⟨

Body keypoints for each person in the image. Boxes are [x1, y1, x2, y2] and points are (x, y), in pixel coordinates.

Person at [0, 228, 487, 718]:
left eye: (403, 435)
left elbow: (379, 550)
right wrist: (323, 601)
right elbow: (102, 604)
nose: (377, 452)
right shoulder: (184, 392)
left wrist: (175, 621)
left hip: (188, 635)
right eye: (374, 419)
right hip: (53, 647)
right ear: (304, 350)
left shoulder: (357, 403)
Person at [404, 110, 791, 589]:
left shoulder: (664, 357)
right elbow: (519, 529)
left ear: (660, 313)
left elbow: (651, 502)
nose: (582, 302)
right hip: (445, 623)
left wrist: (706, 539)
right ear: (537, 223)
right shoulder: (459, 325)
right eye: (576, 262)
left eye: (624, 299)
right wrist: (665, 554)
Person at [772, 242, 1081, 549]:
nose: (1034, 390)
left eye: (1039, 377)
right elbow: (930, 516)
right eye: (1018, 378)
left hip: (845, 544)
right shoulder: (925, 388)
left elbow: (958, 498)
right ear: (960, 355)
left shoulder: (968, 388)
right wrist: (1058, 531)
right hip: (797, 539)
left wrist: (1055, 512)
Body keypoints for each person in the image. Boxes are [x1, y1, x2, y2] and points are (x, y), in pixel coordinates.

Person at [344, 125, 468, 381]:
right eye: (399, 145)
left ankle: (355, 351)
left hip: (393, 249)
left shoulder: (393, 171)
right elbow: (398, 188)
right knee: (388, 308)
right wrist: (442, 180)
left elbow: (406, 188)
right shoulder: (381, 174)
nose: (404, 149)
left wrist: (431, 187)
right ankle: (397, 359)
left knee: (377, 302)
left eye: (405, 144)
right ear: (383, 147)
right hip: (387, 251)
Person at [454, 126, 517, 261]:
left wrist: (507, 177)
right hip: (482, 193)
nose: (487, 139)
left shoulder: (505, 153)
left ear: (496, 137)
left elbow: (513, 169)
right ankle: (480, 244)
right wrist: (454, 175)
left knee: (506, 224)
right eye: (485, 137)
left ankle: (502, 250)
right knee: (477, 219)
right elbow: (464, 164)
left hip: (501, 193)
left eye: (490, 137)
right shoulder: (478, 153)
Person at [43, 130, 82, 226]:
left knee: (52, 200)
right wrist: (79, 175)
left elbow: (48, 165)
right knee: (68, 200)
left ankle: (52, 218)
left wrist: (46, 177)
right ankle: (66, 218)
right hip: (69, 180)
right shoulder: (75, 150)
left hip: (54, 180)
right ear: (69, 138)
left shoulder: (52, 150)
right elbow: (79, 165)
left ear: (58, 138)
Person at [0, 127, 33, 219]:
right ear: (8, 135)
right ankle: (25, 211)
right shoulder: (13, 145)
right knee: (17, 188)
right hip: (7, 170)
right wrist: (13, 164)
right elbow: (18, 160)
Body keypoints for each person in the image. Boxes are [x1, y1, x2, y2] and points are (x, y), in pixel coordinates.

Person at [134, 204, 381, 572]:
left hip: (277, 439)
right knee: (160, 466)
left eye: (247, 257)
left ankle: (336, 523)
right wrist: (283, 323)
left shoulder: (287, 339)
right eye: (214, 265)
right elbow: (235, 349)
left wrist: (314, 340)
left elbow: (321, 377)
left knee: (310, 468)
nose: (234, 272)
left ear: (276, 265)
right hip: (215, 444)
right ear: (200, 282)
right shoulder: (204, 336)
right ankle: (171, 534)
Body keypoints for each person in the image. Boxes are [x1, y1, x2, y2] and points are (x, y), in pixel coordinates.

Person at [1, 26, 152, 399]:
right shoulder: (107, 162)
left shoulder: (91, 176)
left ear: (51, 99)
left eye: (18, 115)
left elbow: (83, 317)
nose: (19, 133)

⟩
⟨

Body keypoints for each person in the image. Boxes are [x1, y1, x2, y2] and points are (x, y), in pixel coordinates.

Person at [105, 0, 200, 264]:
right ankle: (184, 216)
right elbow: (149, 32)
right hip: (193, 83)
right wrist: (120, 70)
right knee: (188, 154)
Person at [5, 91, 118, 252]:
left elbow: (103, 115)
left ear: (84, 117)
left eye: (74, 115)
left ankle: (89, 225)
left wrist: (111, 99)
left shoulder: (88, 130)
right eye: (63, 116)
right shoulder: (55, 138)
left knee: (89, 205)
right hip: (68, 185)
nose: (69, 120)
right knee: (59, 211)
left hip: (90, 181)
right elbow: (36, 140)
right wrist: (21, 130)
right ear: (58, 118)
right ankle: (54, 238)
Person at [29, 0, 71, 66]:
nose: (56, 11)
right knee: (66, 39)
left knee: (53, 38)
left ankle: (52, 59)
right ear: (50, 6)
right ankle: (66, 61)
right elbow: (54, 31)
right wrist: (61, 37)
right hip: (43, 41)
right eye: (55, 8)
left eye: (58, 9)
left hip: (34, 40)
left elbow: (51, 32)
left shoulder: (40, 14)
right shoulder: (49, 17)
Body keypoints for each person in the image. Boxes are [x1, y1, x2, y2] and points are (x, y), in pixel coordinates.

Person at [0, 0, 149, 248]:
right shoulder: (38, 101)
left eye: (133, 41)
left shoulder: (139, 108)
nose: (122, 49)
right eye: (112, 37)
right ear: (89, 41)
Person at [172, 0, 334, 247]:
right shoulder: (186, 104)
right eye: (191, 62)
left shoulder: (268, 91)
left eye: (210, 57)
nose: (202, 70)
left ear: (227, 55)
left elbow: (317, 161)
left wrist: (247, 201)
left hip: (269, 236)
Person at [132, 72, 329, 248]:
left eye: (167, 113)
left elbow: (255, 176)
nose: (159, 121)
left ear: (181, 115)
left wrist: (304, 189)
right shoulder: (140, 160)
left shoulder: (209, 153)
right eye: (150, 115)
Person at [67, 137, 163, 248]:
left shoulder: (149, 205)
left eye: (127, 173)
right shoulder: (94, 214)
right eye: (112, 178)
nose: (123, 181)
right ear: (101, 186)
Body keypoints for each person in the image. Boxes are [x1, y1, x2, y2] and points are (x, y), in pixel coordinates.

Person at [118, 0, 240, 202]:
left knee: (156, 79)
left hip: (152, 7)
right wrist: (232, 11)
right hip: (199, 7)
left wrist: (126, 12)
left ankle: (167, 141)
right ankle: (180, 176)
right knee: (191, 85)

⟩

Copy out each line of the data above, exactly, if it lies between the line holding "right shoulder: (140, 160)" and the line holding "right ear: (101, 186)", inclusive; copy no other line.

right shoulder: (140, 160)
left shoulder: (209, 153)
right eye: (150, 115)
Person at [67, 137, 163, 248]:
left shoulder: (149, 205)
left eye: (127, 173)
right shoulder: (94, 214)
right eye: (112, 178)
nose: (123, 181)
right ear: (101, 186)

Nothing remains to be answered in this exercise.